Return, in their exact form, the lines that lie between the start of the data below and the line containing "- User PATH_INDICES as suggested by jensens", with both ends included.

Data items:

***

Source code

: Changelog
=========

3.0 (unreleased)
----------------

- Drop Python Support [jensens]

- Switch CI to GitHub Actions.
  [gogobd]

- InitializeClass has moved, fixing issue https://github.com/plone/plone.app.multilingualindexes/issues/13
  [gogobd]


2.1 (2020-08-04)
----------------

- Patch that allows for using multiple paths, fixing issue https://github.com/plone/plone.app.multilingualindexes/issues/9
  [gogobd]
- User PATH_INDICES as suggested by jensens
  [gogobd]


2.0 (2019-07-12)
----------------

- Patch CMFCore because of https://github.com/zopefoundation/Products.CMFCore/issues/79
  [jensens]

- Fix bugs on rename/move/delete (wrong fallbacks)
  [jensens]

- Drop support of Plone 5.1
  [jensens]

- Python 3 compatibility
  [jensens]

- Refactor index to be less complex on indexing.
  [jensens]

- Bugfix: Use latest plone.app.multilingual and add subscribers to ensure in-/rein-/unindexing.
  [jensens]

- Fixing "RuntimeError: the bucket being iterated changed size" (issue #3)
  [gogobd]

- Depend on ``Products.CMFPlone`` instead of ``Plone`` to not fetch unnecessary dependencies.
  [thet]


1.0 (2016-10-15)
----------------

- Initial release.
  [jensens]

***

SOLUTION FOR THIS EXERCISE:
Source code

: Changelog
=========

3.0 (unreleased)
----------------

- Drop Python Support [jensens]

- Switch CI to GitHub Actions.
  [gogobd]

- InitializeClass has moved, fixing issue https://github.com/plone/plone.app.multilingualindexes/issues/13
  [gogobd]


2.1 (2020-08-04)
----------------

- Patch that allows for using multiple paths, fixing issue https://github.com/plone/plone.app.multilingualindexes/issues/9
  [gogobd]
- User PATH_INDICES as suggested by jensens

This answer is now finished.